SET EXERCISE 1. Translate this sentence from the news extract on Boris Becker into French: "He was found guilty earlier this month of four Insolvency Act offences committed between June 21 and October 3, 2017."

TEXT EXTRACT.
Boris Becker, a three-time Wimbledon champion, was sentenced to two and a half years in prison for concealing £2.5 million in assets and loans to avoid paying his debts.
On June 21, 2017, the former world number one, 54, was declared bankrupt, owing creditors nearly £50 million for an unpaid loan of more than £3 million on his estate in Mallorca, Spain.
Becker, a BBC commentator, transferred nearly 427,000 euros (approximately £390,000) from his business account to others, including his ex-wife Barbara and estranged wife, Sharley “Lilly” Becker.
The father-of-four also failed to declare his ownership of a £1 million property in his hometown of Leimen, Germany, concealed an 825,000 euro (almost £700,000) bank loan – worth £1.1 million with interest – and concealed 75,000 shares in a tech firm worth £66,000.
Becker, who received a two-year suspended sentence in Germany in 2002 for tax evasion and attempted tax evasion totalling 1.7 million euros (approximately £1.4 million).
He was found guilty earlier this month of four Insolvency Act offences committed between June 21 and October 3, 2017.

SET EXERCISE 2. Revise the portion of the records that opens with the line containing "The point (387,356) is behind." and closes with the line containing "You are planning", changing "grassland" to "meadow" and keeping everything else the same. Return only those lines.

Part of a data file
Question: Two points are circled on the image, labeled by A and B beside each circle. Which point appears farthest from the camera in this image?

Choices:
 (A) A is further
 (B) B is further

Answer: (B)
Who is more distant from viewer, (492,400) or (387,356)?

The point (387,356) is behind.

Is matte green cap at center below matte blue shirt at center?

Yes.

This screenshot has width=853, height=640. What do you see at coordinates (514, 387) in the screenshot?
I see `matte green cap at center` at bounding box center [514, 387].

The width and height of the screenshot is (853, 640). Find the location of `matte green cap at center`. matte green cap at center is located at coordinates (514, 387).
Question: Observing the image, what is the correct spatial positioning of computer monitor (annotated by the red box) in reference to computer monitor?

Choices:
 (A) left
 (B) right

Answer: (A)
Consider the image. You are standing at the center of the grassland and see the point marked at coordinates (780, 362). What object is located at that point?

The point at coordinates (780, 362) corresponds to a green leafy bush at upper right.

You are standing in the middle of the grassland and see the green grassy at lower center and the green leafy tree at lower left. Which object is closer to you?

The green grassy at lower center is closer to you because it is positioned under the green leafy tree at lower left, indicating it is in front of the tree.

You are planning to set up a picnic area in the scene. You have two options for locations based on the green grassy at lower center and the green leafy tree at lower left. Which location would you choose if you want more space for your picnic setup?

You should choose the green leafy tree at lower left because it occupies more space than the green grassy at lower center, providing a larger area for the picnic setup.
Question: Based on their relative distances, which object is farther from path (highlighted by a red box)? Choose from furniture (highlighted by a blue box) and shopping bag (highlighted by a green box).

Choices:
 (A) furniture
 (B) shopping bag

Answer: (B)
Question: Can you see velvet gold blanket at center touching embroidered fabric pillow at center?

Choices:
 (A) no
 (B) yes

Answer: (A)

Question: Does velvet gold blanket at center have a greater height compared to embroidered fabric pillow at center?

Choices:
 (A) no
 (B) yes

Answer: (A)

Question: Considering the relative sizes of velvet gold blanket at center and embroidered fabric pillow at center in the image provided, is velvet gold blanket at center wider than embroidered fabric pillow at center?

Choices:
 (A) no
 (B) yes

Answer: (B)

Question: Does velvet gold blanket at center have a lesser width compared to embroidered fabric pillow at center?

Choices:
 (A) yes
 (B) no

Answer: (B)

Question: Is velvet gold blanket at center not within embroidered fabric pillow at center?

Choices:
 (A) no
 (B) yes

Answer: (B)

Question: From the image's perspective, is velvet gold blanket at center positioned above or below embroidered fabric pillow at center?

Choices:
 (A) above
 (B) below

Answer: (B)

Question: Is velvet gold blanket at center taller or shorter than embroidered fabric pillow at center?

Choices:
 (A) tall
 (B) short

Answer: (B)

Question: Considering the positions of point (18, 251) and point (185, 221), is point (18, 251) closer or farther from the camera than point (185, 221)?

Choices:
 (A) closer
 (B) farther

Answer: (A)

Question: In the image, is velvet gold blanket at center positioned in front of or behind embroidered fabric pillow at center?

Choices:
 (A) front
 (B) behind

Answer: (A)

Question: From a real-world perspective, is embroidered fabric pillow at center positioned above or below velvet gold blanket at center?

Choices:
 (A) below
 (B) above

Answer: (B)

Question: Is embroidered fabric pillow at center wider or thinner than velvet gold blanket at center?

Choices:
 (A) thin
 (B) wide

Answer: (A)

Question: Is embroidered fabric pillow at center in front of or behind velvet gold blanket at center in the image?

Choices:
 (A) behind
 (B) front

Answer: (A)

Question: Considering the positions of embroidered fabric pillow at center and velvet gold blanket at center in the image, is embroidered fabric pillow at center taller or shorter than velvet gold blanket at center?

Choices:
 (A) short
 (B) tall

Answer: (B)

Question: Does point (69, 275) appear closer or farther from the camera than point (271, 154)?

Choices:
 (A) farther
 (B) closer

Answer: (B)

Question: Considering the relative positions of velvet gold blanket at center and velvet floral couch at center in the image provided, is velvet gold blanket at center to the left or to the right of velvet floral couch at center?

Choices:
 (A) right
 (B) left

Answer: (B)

FULL SOLUTION 1. Il a été reconnu coupable plus tôt ce mois-ci de quatre infractions à l'Insolvency Act commises entre le 21 juin et le 3 octobre 2017.

FULL SOLUTION 2.
The point (387,356) is behind.

Is matte green cap at center below matte blue shirt at center?

Yes.

This screenshot has width=853, height=640. What do you see at coordinates (514, 387) in the screenshot?
I see `matte green cap at center` at bounding box center [514, 387].

The width and height of the screenshot is (853, 640). Find the location of `matte green cap at center`. matte green cap at center is located at coordinates (514, 387).
Question: Observing the image, what is the correct spatial positioning of computer monitor (annotated by the red box) in reference to computer monitor?

Choices:
 (A) left
 (B) right

Answer: (A)
Consider the image. You are standing at the center of the meadow and see the point marked at coordinates (780, 362). What object is located at that point?

The point at coordinates (780, 362) corresponds to a green leafy bush at upper right.

You are standing in the middle of the meadow and see the green grassy at lower center and the green leafy tree at lower left. Which object is closer to you?

The green grassy at lower center is closer to you because it is positioned under the green leafy tree at lower left, indicating it is in front of the tree.

You are planning to set up a picnic area in the scene. You have two options for locations based on the green grassy at lower center and the green leafy tree at lower left. Which location would you choose if you want more space for your picnic setup?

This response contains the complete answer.